Democrats are calling their sit-in protest on the House floor a success, even though it hasn't led to the votes on gun-control legislation they demanded. About two dozen lawmakers were still taking part Thursday morning, even after House Speaker Paul Ryan adjourned the chamber about 3am until after the July 4 holiday. It was unclear how long they'd stay, but the Hill says it has the potential to be a "days-long demonstration." If nothing else, Democrats say the protest is raising awareness of the issue around the world, the AP reports. "We crossed one bridge," says protest leader and civil rights icon Rep. John Lewis of Georgia. "We have other bridges to cross." In other coverage:
- Ryan made a move to end the standoff with what the New York Times calls the "remarkable step" of calling a vote on an appropriations bill around 3am without any debate. The bill, which includes $1.1 billion to fight Zika, passed 239 to 171.
- Rep. Katherine Clark of Massachusetts came up with the idea for the sit-in and recruited Lewis to lead it, reports the Washington Post.

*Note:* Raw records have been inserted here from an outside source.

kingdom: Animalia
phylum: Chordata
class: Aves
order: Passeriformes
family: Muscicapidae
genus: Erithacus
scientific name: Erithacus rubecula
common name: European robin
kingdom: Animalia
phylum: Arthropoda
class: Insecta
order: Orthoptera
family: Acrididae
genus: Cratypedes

Lewis "gave us all the resolve and the grit and determination to see this through when we are back in July," Clark says.
- Republicans shut off House cameras after the sit-in began just before noon Wednesday, the Hill reports, but C-SPAN used Periscope and Facebook Live to keep broadcasting the protest. The protesting Democrats ignored GOP leaders' reminders that lawmakers are banned from using electronic devices to broadcast House proceedings.
- Ryan told CNN Wednesday night that the protest was a "publicity stunt" that would do nothing to make America safer. "This is not about a solution to a problem. This is about trying to get attention."
- Politico looks at how Democrats angered by the lack of action after the Orlando mass shooting planned and carried out the dramatic protest. "We said at the beginning of this week that we would use every tool in our toolbox," says Rep. Steve Israel. "We said some of those tools involved hammers. Some of those tools involved screwdrivers. Some are blunt, some not. We're going to keep using every single tool."